● Enunciado 1: Transcreva do acórdão o trecho que vai de "I - RELATÓRIO" até "520º do CPP.", inclusive.
● Enunciado 2: Por favor, retome o acórdão a partir do ponto em que ele termina.

Acórdão do Tribunal da Relação de Coimbra
Processo:
8776/11.3TDLSB.C1
Nº Convencional: JTRC
Relator: ELISA SALES
Descritores: INQUÉRITO
DENÚNCIA
UTILIZAÇÃO ABUSIVA DO PROCESSO
Data do Acordão: 01/15/2014
Votação: UNANIMIDADE
Tribunal Recurso: COMARCA DO BAIXO VOUGA (JUÍZO DE INSTRUÇÃO CRIMINAL - JUIZ 2)
Texto Integral: S
Meio Processual: RECURSO CRIMINAL
Decisão: CONFIRMADA
Legislação Nacional: ARTIGO 277.º, N.º 5, DO CPP
Sumário: Nos termos e para os efeitos previstos no n.º 5 do artigo 277.º do CPP, existe utilização abusiva do processo, reveladora de má-fé, quando o denunciante, em dois momentos temporais distintos, apresenta denúncia pelos mesmos factos, perante diferentes Serviços do Ministério Público, não obstante ter sido notificado de que os factos objecto da primeira denúncia não constituíam qualquer ilícito penal.
Decisão Texto Integral: Acordam, em conferência, na secção criminal do Tribunal da Relação de Coimbra

I - RELATÓRIO

A... , denunciante nos autos, veio interpor recurso do despacho que a condenou no pagamento de 6 UC, por utilização abusiva do processo, nos termos do disposto no artigo 520º do CPP.

A razão da sua discordância encontra‑se expressa na respectiva motivação de onde retirou as seguintes conclusões:

I- A fatualidade denunciada, constante da motivação de recurso, não é passível de subsumir o conceito de utilização abusiva do processo, face a diversidade dos fatos denunciados neste inquérito, não tendo a recorrente denunciado de má fé, nem com negligência grave, tendo apenas exercido um direito legítimo de queixa/denúncia, porque ficou lesada com os fatos supra descritos na motivação de recurso, não sendo os fatos denunciados os mesmos, nem os denunciados os mesmos, não se tratando de repetição de queixas sobre os mesmos fatos, mas sobre novos fatos, ocorridos posteriormente ao arquivamento da anterior queixa.

Imagens com caixas delimitadoras:
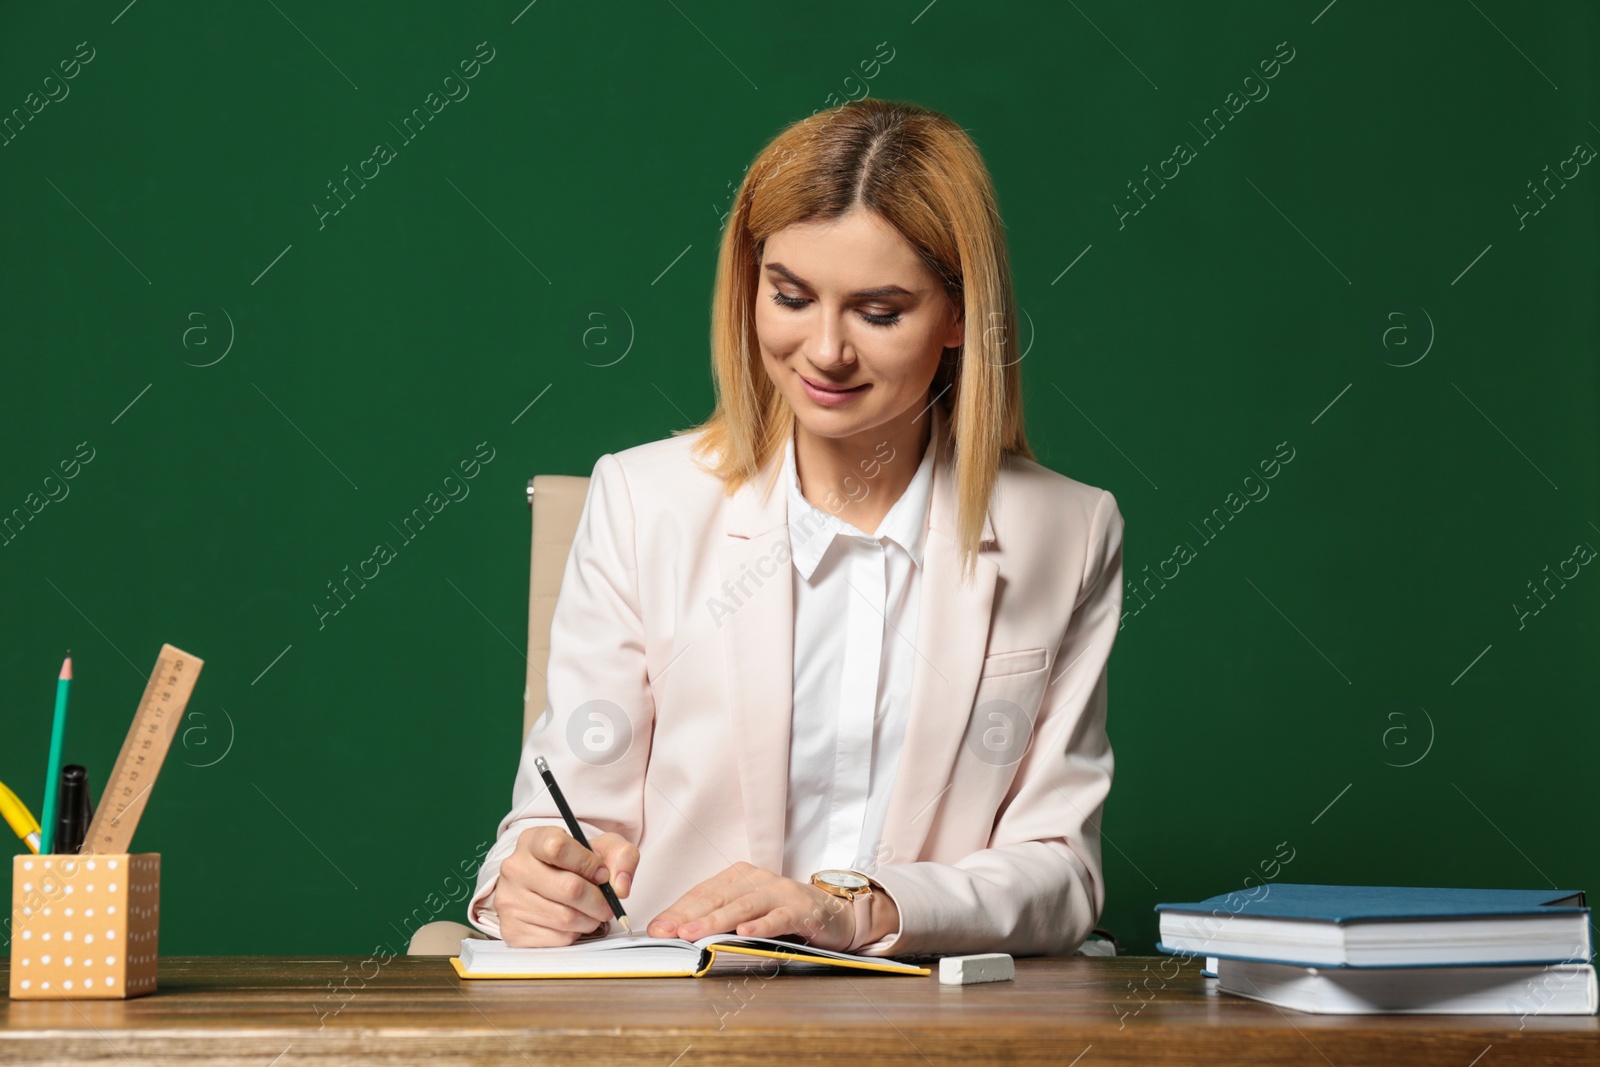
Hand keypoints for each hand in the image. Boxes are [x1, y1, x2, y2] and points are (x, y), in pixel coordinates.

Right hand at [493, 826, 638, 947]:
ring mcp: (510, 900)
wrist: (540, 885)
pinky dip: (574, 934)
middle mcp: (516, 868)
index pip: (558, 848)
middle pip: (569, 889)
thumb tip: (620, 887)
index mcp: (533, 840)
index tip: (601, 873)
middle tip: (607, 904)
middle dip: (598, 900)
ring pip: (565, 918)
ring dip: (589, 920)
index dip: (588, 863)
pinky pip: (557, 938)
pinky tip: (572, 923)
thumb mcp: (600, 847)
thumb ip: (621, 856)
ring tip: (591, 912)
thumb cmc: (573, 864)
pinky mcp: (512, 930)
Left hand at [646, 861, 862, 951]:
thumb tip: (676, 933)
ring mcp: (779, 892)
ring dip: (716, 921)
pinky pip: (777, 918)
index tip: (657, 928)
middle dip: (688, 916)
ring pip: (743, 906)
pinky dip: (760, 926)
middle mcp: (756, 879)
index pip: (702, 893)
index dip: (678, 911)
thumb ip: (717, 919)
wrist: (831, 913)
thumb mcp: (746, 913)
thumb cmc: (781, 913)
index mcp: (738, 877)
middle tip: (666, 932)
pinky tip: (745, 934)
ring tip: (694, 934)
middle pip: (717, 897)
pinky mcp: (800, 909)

● Resposta escrita 1:
I - RELATÓRIO

A... , denunciante nos autos, veio interpor recurso do despacho que a condenou no pagamento de 6 UC, por utilização abusiva do processo, nos termos do disposto no artigo 520º do CPP.

● Resposta escrita 2:
II- A fundamentação do despacho recorrido é errónea, tendo o tribunal recorrido interpretado incorretamente o disposto no art. 520º, al. c) do CPP, porquanto a utilização abusiva deste processo não ocorre pelos fundamentos já transcritos na motivação de recurso, inexistindo duplicação de processos relativamente aos mesmos fatos denunciados, e aos mesmos agentes, inexistindo qualquer utilização abusiva ou negligência grave que fundamentam  a aplicação do disposto no art. 520º, al. c) do CPP, não se verificando os pressupostos legais da sua aplicação. A recorrente na qualidade de  denunciante sempre teve uma conduta séria, descrevendo na denúncia factos, juntando provas e requerendo a produção de provas, que sustentavam a veracidade da denúncia, jamais podendo a conduta da recorrente ser subsumível no conceito de má fé ou negligência grave, conceitos estes que pressupõem denúncias criminais infundadas e falsas, o que manifestamente não é o caso da denúncia apresentada pela recorrente.

III- A decisão recorrida é nula, cfr. art. 379º, n.º 1, al. a) e 374º, n.º 2 do CPP, porque carece de fundamentação, não sendo feita nesta qualquer referência a factualidade concreta, que considera subsumir o conceito de má fé ou negligência grave por parte da denunciante que fundamentasse a aplicação do disposto no art. 520º, al. c) do CPP, sendo a condenação da recorrente manifestamente ilegal e injusta.

Subsidiariamente,

IV- Deverá a decisão recorrida ser revogada, por não se verificarem os pressupostos legais da aplicação do disposto no art. 520º, al. c) do CPP, sendo a condenação em custas da denunciante ilegal e injusta, inserindo-se a conduta da denunciante/recorrente no livre direito de queixa, consagrado no CPP e CRP.

V- A decisão recorrida interpretou e aplicou incorretamente o disposto no art. 520º, al. c) do CPP, preceito legal que não tem aplicabilidade no caso concreto, pois sendo os factos denunciados diversos, assim como os agentes diversos, inexiste qualquer duplicação de queixas, inexistindo má fé ou negligência grosseira, pelo contrário existe uma conduta inserida no direito legítimo de queixa contra atuações que em abstrato se subsumem em ilícitos criminais, os quais causaram prejuízos patrimoniais à denunciante, direito que lhe é assegurado pela CRP, CPP e CEDH.

Nestes termos, (…) deve ser dado provimento ao recurso e a decisão recorrida ser declarada nula ou subsidiariamente revogada nos termos em que se defende, assim se fazendo Justiça.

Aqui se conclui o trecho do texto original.